Alors que la transition politique du monde arabe s’amplifie, l’auteur s’interroge sur la capacité d’Israël à sortir du cadre stratégique dans lequel il semble s’être enfermé : rapport de forces, imprévisibilité, statu quo, alliances de revers, débouchés économiques, absence de vision de long terme.
Comment caractériser la pensée stratégique israélienne ?
What is current israeli strategic thinking?
At a time when the Arab world’s political transition is accelerating, the author questions whether Israel can extract itself from the strategic straitjacket in which it appears to be confined. He looks at the issues of balance of forces, unpredictability, the status quo, repeated setbacks, economic opportunities, and the need for long-term strategic vision.
Le vent de révolte qui souffle sur le monde arabe, la chute d’Hosni Moubarak et la perspective de voir certains régimes voisins s’effondrer, contraignent le gouvernement israélien à revoir sa posture stratégique.
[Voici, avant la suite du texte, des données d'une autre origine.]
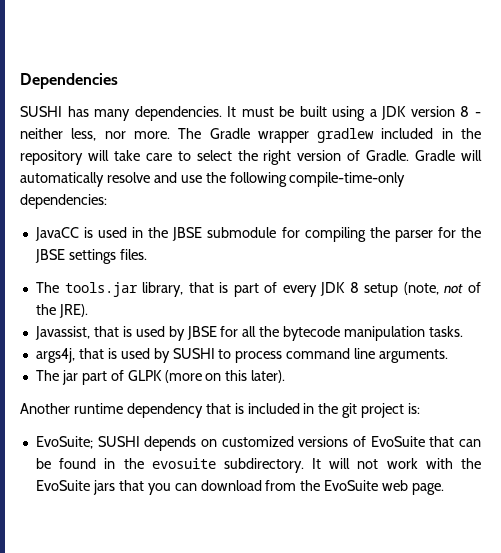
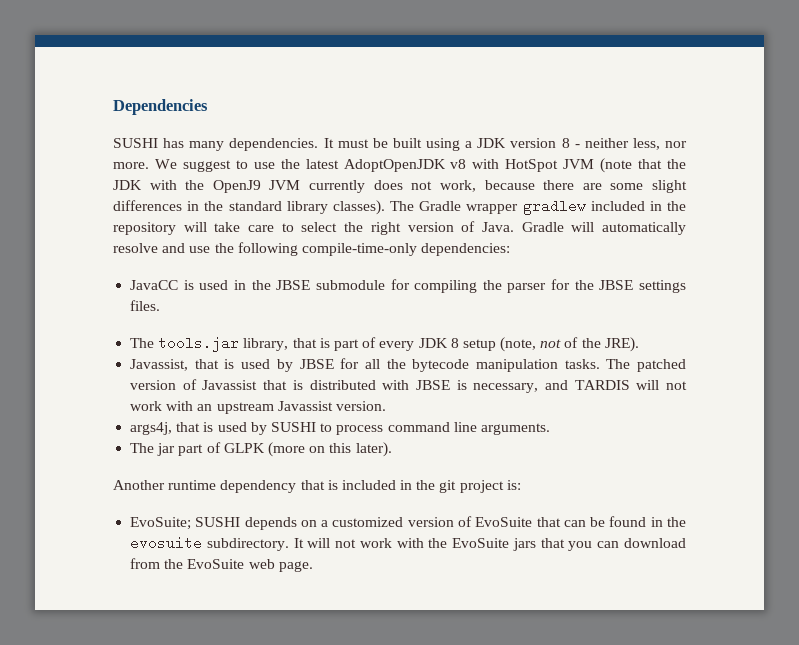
(170, 135) none -> [154,158,686,173] [113,180,688,193] [113,200,385,215] We suggest to use the latest AdoptOpenJDK v8 with HotSpot JVM (note that the JDK with the OpenJ9 JVM currently does not work, because there are some slight differences in the standard library classes).
[366,150,410,161] Gradle. -> [481,222,514,232] Java.
(464, 331) none -> [606,359,686,372] [130,379,687,393] [130,401,386,414] The patched version of Javassist that is distributed with JBSE is necessary, and TARDIS will not work with an upstream Javassist version.
[221,436,349,447] customized versions -> [321,517,454,527] a customized version

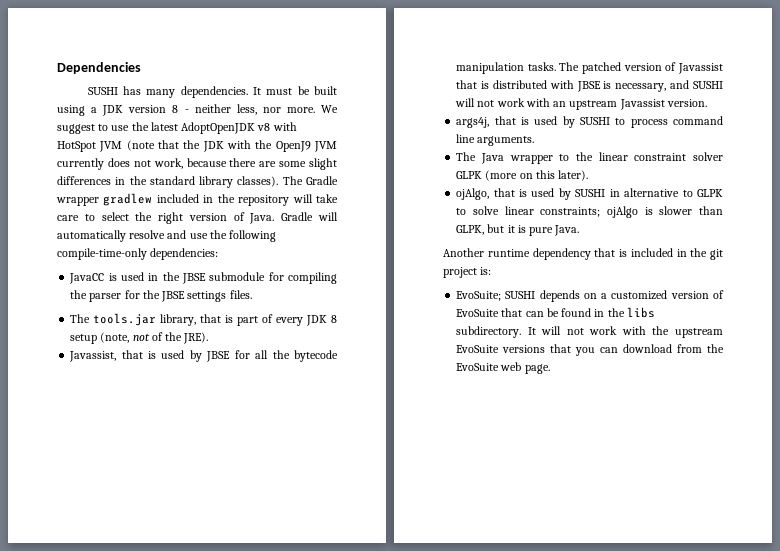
[574,380,630,390] TARDIS -> [693,81,723,89] SUSHI
[157,442,221,456] jar part of -> [480,152,723,164] Java wrapper to the linear constraint solver
(392, 449) none -> [456,188,723,200] [456,206,723,218] [456,224,580,236] // ojAlgo, that is used by SUSHI in alternative to GLPK to solve linear constraints; ojAlgo is slower than GLPK, but it is pure Java.
[130,536,203,550] evosuite -> [626,307,655,318] libs
[452,538,536,551] EvoSuite jars -> [675,328,723,338] [456,345,546,353] upstream EvoSuite versions

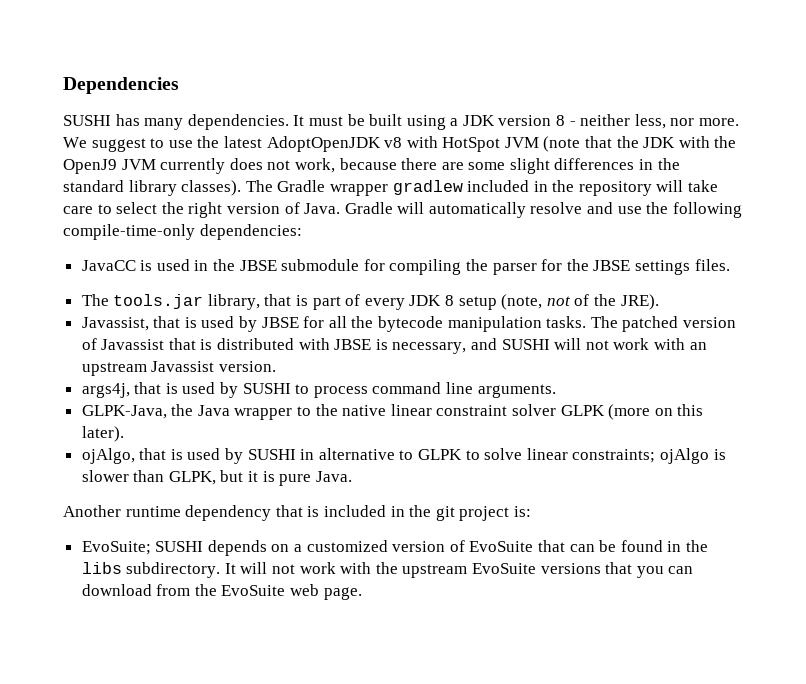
[456,152,477,161] The -> [81,404,194,419] GLPK-Java, the
(593, 156) none -> [342,405,387,416] native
Certains dirigeants israéliens estiment le moment opportun pour relancer des négociations de paix avec la Syrie mais aussi avec les Palestiniens. D’autres, plus nombreux, interprètent au contraire les troubles qui affectent le monde arabe comme une raison supplémentaire de se barricader davantage, d’accroître le budget militaire et de ne rien céder, ni aux Arabes, ni aux Palestiniens. L’État-major, de son côté, étudie une posture de défense tous azimuts qui vise également l’Égypte, alors que depuis trente ans, ce pays n’était plus censé représenter la moindre menace pour Israël. Face à cette cacophonie, que peut-on attendre des politiciens et généraux israéliens ? En d’autres termes, quels sont les déterminants de la pensée stratégique israélienne ?
L’obsession du rapport de force
Encerclé par des voisins arabes qui l’ont agressé en 1948, traumatisé par la Shoah, Israël croit fermement aux vertus du rapport des forces, estimant que pour exister et être respecté au Moyen-Orient, il ne fallait jamais hésiter à montrer sa force et à en faire usage. Dans une approche très clausewitzienne, les dirigeants israéliens considèrent que la guerre n’est que la poursuite de la politique par d’autres moyens, tout comme leurs alter ego arabes. Et parce que le principe du recours à la guerre est accepté par la population, il convient de s’y préparer sérieusement. C’est la raison pour laquelle l’État d’Israël a toujours fait en sorte de disposer d’une armée qui soit plus puissante que celles de ses adversaires. Compte tenu de l’exiguïté du territoire, il a érigé un certain nombre de principes cardinaux : conduire des guerres courtes (quelques semaines tout au plus), porter les combats sur le territoire de l’adversaire et lui infliger des dommages tels qu’il n’ait pas envie de réitérer l’expérience de sitôt. Ce qui est valable pour la guerre l’est tout autant pour la diplomatie. Israël s’est toujours assuré du soutien d’un membre permanent du Conseil de sécurité des Nations unies pour lui apporter un soutien sans faille et faire échec aux tentatives de ses adversaires visant à l’ostraciser sur la scène internationale. La France se chargea de ce rôle jusqu’au milieu des années 60. Les États-Unis ont depuis pris le relais, même si l’Administration Obama multiplie les signes d’exaspération à l’encontre de l’actuel gouvernement israélien.
L’imprévisibilité
Persuadés que toute stratégie peut être contournée dès lors qu’elle est décryptée, les gouvernements israéliens se sont toujours attachés à se montrer imprévisibles en incluant dans leurs modes opératoires une certaine part d’irrationalité. C’est la raison pour laquelle Israël n’a jamais défini ses intérêts vitaux. Ce souci d’imprévisibilité s’est accru depuis qu’Israël dispose de la bombe atomique. Cette posture nucléaire, volontairement floue, a permis à Israël d’instituer une véritable stratégie de dissuasion à l’égard de ses voisins arabes, rendant très improbable l’hypothèse d’une guerre totale avec eux. Ni l’Égypte en 1973, ni la Syrie en 1982, ni même l’Irak en 1991 n’ont pris le risque de susciter une escalade incontrôlable avec Israël. Puisqu’aucun État de la région, à l’exception de l’Iran, n’est plus en mesure de défier ouvertement Israël, ce sont des acteurs non-étatiques, tels que le Hezbollah et le Hamas, qui s’en prennent désormais à l’État juif, sachant qu’ils ne peuvent être effacés de la carte.